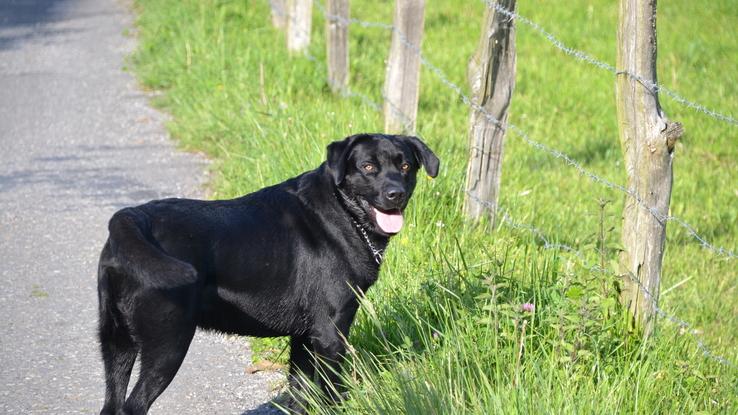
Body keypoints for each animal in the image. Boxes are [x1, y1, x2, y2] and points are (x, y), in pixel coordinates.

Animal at [95, 134, 434, 415]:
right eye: (367, 166)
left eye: (405, 165)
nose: (395, 193)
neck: (343, 213)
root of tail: (133, 218)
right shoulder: (331, 331)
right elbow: (332, 391)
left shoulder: (304, 336)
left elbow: (299, 392)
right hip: (167, 343)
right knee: (133, 406)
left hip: (116, 342)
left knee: (111, 404)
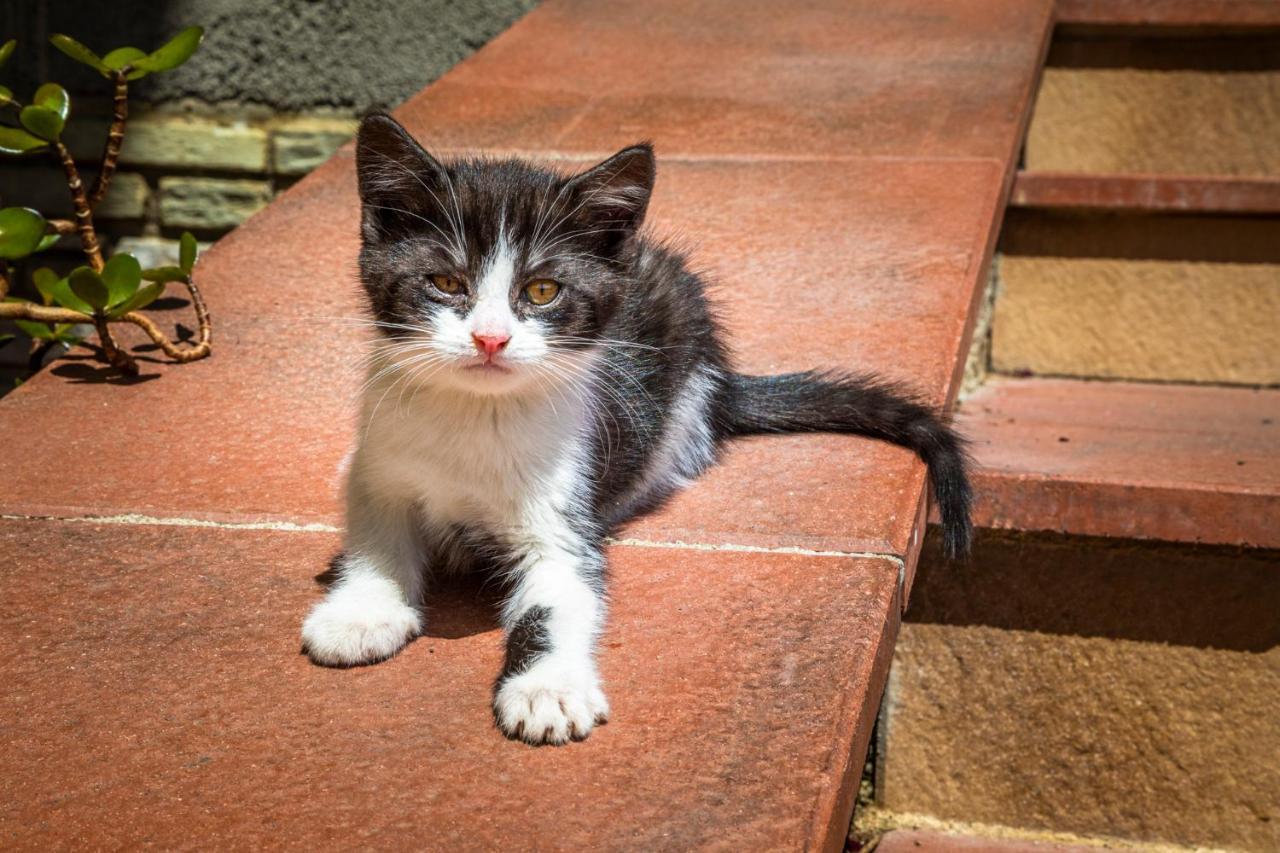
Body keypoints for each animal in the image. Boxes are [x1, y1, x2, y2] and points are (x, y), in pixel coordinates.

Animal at [299, 114, 967, 742]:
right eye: (444, 282)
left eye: (542, 290)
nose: (491, 339)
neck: (474, 413)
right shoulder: (379, 462)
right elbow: (377, 533)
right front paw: (361, 611)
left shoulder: (568, 512)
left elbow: (560, 598)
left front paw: (548, 689)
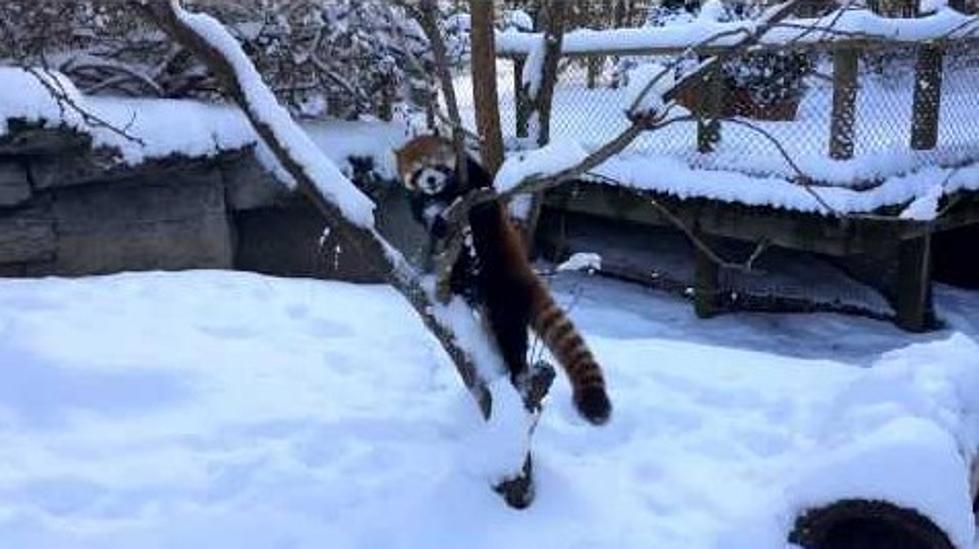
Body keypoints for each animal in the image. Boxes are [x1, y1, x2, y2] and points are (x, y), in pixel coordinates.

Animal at [392, 135, 608, 426]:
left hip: (504, 290)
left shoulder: (476, 182)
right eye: (418, 171)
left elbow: (483, 195)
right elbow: (429, 220)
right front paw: (437, 225)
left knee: (511, 335)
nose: (431, 180)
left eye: (437, 166)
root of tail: (522, 271)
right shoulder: (421, 204)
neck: (442, 195)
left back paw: (518, 370)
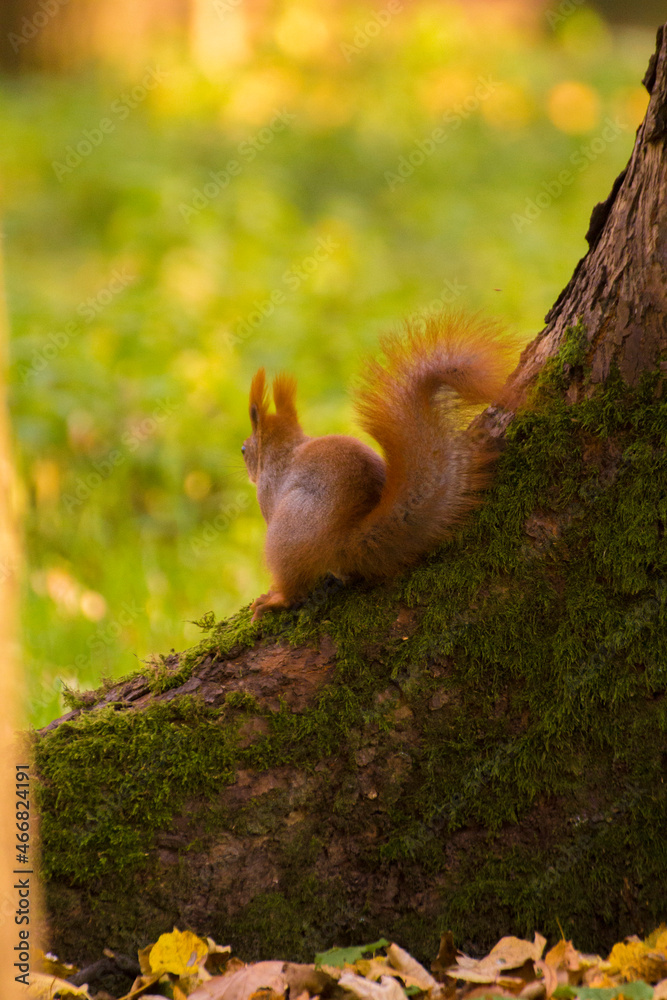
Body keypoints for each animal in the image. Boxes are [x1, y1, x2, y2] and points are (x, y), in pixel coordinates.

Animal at [242, 311, 516, 620]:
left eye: (243, 449)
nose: (247, 468)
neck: (284, 449)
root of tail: (344, 540)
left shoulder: (268, 493)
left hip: (285, 536)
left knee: (295, 589)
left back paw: (276, 599)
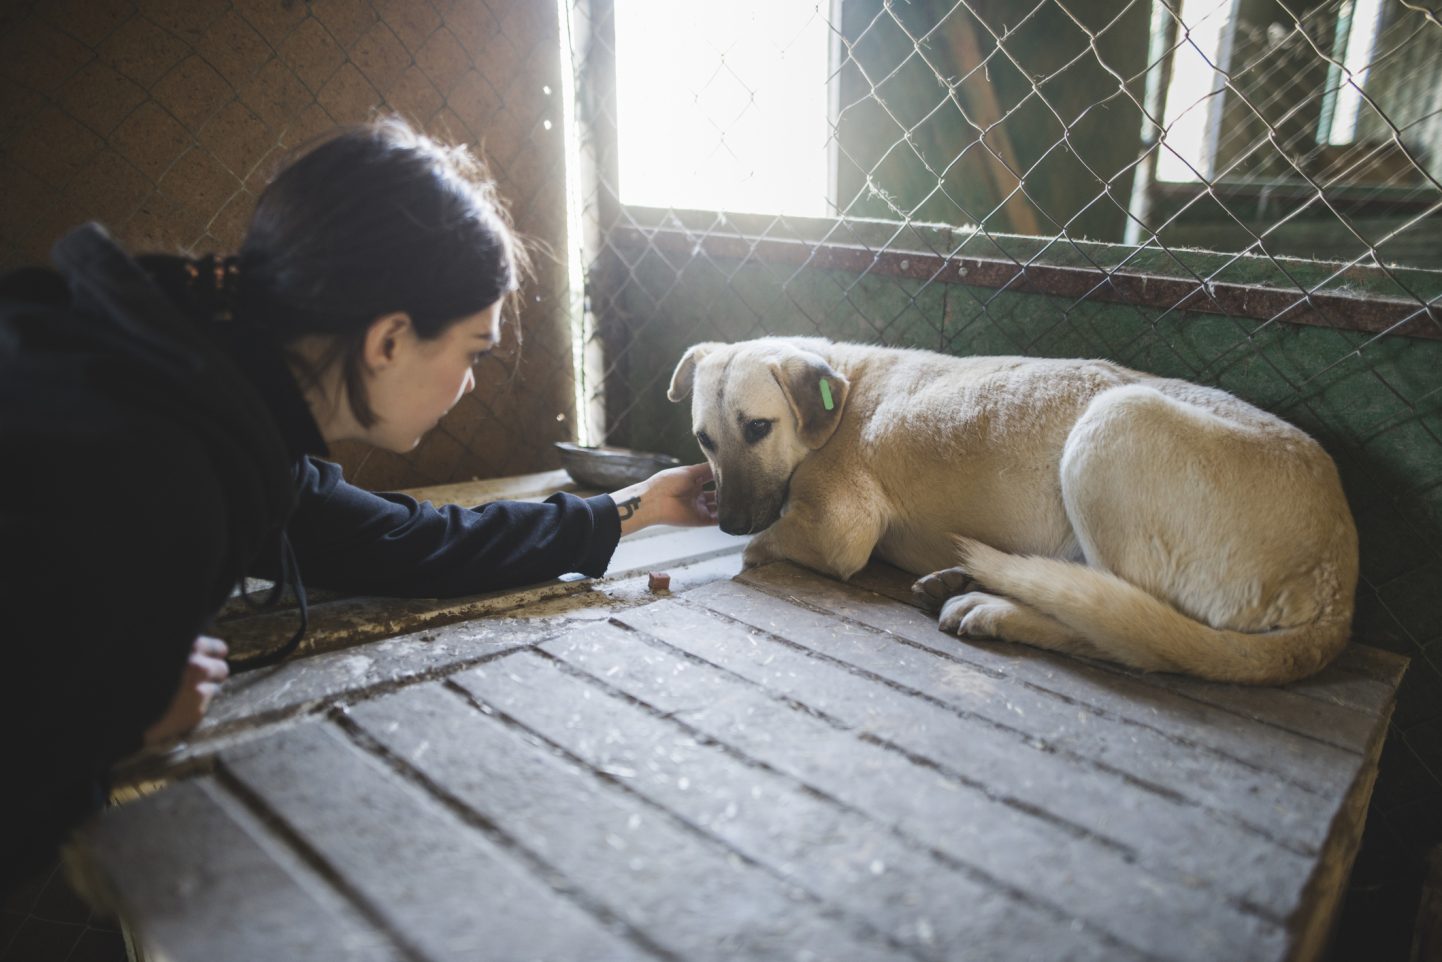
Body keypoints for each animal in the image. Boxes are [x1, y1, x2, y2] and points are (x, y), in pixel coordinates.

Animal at [669, 338, 1355, 683]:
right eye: (705, 439)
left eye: (758, 428)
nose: (727, 521)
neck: (841, 390)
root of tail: (1338, 586)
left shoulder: (839, 530)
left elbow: (761, 548)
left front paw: (747, 546)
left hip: (1114, 424)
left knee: (1125, 632)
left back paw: (992, 607)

######

Count every line in the listing that holds the word "shoulder". Report the count and nothing else.

8